A federal appeals court panel has thrown out former President Donald Trump’s effort to stop congressional Jan. 6 investigators from obtaining his White House records, delivering a forceful rejection of Trump’s effort to stymie the investigation of the attack on the Capitol.
The unanimous 68-page opinion from the U.S. Circuit Court of Appeals for the District of Columbia describes the urgent national interest in an investigation of an attack that threatened the peaceful transfer of power from Trump to President Joe Biden. And it directly connects the chaos of that day to Trump’s own statements calling for a “wild” protest in Washington and urging supporters to march on the Capitol and “fight.”
“The January 6th Committee has … demonstrated a sound factual predicate for requesting these presidential documents specifically,” Judge Patricia Millett wrote for the three-member panel. “There is a direct linkage between the former President and the events of the day.”
Trump has indicated he intends to appeal the ruling to the Supreme Court, and the appeals panel gave him two weeks to try to delay the effect of its ruling — meaning he needs the high court to intervene and slow down the decision before Christmas. But the decision is another resounding victory for lawmakers probing the attack, even if it’s not a final one.
The decision also comes amid a pileup of litigation related to the Jan. 6 investigation. The Justice Department has indicted longtime Trump ally Steve Bannon for refusing to comply with a subpoena from the committee. Former Trump chief of staff Mark Meadows has sued the panel in an effort to stave off a subpoena for his own documents and testimony — and the panel intends to hold him in contempt of Congress on Monday.
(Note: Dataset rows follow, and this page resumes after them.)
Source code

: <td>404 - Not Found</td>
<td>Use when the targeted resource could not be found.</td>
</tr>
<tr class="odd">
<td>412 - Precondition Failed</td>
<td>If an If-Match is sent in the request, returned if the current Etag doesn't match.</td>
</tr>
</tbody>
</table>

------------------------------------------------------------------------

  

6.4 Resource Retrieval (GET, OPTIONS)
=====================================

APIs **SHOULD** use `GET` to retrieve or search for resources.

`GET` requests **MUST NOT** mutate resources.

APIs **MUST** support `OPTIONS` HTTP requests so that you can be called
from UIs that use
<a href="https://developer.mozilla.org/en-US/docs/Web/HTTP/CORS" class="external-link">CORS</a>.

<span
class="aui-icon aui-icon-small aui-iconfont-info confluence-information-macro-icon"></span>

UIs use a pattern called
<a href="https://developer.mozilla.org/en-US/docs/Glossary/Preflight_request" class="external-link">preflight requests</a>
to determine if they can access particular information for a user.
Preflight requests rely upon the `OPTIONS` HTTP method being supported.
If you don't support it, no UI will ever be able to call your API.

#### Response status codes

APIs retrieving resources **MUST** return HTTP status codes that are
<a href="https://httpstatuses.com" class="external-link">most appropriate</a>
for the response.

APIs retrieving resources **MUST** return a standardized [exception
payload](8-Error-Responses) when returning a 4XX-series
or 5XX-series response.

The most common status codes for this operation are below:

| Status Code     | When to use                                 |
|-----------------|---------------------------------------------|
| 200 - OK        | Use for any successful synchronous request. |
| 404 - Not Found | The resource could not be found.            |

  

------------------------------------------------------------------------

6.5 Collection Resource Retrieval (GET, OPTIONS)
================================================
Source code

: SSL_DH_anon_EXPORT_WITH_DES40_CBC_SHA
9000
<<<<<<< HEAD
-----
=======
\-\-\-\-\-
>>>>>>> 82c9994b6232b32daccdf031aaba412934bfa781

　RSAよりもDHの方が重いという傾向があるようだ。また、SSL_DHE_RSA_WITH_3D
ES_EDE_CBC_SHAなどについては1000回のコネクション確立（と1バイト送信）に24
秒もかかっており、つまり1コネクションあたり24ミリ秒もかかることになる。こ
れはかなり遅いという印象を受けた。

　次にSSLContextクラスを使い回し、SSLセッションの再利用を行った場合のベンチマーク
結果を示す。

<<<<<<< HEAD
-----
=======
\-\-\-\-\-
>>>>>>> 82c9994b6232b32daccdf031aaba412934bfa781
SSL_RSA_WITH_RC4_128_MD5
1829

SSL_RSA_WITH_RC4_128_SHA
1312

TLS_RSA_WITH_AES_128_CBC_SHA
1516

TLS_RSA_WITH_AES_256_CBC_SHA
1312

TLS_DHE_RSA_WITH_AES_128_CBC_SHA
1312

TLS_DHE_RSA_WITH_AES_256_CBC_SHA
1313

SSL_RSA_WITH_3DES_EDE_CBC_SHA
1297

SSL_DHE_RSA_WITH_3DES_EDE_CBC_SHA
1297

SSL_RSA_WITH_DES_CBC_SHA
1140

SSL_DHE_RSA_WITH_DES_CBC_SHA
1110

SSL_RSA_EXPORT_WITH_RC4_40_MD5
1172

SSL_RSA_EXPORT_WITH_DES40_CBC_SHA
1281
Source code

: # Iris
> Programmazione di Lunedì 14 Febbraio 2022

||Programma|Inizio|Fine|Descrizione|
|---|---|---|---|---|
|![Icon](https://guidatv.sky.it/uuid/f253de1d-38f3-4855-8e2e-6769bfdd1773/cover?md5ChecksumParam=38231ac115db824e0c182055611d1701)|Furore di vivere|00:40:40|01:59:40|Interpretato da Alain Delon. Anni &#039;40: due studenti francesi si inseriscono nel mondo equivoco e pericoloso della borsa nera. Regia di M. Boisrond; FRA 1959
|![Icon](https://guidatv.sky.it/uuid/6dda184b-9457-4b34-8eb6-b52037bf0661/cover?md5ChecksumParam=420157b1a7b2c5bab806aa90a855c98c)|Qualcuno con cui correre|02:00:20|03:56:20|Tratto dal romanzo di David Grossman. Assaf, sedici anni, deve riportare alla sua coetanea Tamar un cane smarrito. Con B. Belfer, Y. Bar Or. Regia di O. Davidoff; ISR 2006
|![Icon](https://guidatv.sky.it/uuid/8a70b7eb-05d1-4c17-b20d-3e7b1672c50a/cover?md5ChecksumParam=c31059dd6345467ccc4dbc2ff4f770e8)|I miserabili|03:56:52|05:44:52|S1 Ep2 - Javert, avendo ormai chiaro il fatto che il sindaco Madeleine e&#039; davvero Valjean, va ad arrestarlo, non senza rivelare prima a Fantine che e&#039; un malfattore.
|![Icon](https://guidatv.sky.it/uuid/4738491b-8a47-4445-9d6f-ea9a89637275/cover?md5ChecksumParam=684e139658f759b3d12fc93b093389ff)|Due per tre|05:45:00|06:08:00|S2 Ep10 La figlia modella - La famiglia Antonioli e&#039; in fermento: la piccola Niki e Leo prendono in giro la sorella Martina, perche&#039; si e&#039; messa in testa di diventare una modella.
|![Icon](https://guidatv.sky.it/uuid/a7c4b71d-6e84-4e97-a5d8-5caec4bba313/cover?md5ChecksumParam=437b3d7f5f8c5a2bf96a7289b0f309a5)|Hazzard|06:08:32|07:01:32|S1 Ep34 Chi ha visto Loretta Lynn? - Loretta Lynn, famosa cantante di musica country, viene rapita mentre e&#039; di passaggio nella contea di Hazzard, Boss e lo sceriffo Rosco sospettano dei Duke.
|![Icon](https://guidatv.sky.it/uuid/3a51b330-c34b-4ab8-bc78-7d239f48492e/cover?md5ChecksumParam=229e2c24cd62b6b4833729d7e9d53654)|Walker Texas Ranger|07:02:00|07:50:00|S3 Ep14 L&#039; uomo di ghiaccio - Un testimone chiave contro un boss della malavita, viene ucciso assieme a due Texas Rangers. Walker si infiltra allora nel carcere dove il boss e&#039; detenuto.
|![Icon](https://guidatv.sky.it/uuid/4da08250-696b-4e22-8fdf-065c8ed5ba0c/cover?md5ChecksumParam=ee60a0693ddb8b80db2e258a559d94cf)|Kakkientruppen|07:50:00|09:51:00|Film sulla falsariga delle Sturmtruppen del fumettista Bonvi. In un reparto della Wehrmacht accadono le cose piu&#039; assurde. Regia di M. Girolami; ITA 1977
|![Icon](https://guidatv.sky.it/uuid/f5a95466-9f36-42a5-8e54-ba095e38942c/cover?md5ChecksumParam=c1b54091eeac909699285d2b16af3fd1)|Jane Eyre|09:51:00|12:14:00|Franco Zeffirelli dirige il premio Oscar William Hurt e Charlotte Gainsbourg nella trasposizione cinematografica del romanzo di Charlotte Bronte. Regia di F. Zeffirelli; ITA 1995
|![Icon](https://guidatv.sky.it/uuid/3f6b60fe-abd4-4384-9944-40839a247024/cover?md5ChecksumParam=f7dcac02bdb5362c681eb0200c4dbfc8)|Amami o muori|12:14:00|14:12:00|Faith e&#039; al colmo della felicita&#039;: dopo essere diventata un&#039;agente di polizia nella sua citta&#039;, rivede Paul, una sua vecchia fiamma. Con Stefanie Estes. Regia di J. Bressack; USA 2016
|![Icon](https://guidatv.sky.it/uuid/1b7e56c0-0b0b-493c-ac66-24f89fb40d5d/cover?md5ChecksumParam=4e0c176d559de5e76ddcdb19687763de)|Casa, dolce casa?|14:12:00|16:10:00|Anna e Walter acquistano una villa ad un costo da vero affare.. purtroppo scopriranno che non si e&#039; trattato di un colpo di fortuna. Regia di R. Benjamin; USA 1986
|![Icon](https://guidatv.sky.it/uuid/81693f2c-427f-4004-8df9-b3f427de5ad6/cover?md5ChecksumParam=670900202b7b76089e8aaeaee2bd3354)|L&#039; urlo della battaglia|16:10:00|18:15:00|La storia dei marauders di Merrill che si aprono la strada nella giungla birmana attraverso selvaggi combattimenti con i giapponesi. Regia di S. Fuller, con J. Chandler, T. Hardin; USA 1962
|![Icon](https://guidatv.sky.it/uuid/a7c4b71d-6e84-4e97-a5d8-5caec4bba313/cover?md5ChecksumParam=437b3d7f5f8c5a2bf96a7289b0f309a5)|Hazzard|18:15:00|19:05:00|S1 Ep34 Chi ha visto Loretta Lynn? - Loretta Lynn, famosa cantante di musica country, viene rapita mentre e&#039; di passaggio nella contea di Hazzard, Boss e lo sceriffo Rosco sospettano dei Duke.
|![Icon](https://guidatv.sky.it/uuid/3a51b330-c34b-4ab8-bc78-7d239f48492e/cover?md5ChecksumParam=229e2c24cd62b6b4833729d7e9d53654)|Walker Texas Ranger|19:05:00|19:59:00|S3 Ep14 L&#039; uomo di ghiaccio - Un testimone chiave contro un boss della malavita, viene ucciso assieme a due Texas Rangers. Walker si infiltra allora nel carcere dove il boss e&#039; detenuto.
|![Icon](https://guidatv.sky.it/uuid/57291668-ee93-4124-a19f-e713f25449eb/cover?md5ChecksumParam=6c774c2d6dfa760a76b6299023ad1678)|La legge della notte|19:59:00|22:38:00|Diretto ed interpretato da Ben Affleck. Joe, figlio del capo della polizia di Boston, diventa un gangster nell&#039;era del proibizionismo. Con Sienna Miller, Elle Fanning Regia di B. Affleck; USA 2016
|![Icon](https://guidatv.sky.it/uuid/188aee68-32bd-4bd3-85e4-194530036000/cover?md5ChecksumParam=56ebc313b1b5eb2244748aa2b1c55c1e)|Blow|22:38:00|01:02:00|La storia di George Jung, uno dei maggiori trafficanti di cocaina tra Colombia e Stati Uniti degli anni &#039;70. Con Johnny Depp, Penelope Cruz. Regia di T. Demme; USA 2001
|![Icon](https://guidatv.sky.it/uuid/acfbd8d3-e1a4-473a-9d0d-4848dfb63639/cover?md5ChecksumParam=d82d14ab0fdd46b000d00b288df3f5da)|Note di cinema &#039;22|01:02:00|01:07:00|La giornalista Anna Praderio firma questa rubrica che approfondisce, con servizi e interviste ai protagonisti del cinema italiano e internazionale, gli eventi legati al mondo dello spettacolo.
At the heart of the appeals court ruling, the judges emphasize that Congress and the sitting president agree on the national security urgency of the Jan. 6 investigation. Biden has repeatedly reviewed records sought by the Jan. 6 committee and determined that the panel’s interest in them outweighs any potential claim of executive privilege by Trump.
“On the record before us, former President Trump has provided no basis for this court to override President Biden’s judgment and the agreement and accommodations worked out between the Political Branches over these documents,” Millett wrote, joined by Judges Robert Wilkins and Ketanji Brown Jackson.
“Both Branches agree that there is a unique legislative need for these documents and that they are directly relevant to the Committee’s inquiry into an attack on the Legislative Branch and its constitutional role in the peaceful transfer of power,” Millett added.
The judges noted that Trump would have “important insight” into the sensitivity of his own White House’s records. But as a former president, he would not have the full picture of what is in the national interest.
“[I]t is only President Biden who can make a fully informed and circumspect assessment of all the competing needs and interests of the Executive Branch,” they wrote.
A spokesperson for Trump did not immediately respond to a request for comment. However, a Trump attorney told the appeals court judges last week that the former president planned to take the issue to the Supreme Court if the appeals court ruled against him
Liz Harrington, a spokesperson for the former president, pointed in that direction on Twitter after Thursday’s ruling.
“Regardless of today’s decision by the the appeals court, this case was always destined for the Supreme Court,” she wrote. “President Trump’s duty to defend the Constitution and the Office of the Presidency continues, and he will keep fighting for every American and every future Administration.”
Biden, Millett wrote, made a reasoned judgment based on the public interest in an investigation of a threat to the peaceful transfer of power. But even if that were not the case, she wrote, none of Trump’s other arguments had merit.
“We need not conclusively resolve whether and to what extent a court could second guess the sitting President’s judgment that it is not in the interests of the United States to invoke privilege,” Millett wrote. “Under any of the tests advocated by former President Trump, the profound interests in disclosure advanced by President Biden and the January 6th Committee far exceed his generalized concerns for Executive Branch confidentiality.”
The timing of the appeals court’s decision reflected a sense of urgency around the congressional investigation. While it takes months or sometimes years for the court to resolve most of its cases, the court delivered its opinion just nine days after hearing oral arguments.
All three of the appeals judges who considered the issue are Democratic appointees. Millett and Wilkins were appointed by former President Barack Obama, while Jackson is Biden’s only appointee to the D.C. Circuit.
The ruling Thursday upheld a decision last month by U.S. District Court Judge Tanya Chutkan, an Obama appointee, who denied Trump’s request for a preliminary injunction stopping the National Archives from transmitting records to the House committee.
Like Chutkan, the appeals panel described the Jan. 6 investigation as a matter of urgency for the survival of the nation.
“The events of January 6th exposed the fragility of those democratic institutions and traditions that we had perhaps come to take for granted,” Millett wrote. “In response, the President of the United States and Congress have each made the judgment that access to this subset of presidential communication records is necessary to address a matter of great constitutional moment for the Republic. Former President Trump has given this court no legal reason to cast aside President Biden’s assessment of the Executive Branch interests at stake, or to create a separation of powers conflict that the Political Branches have avoided.”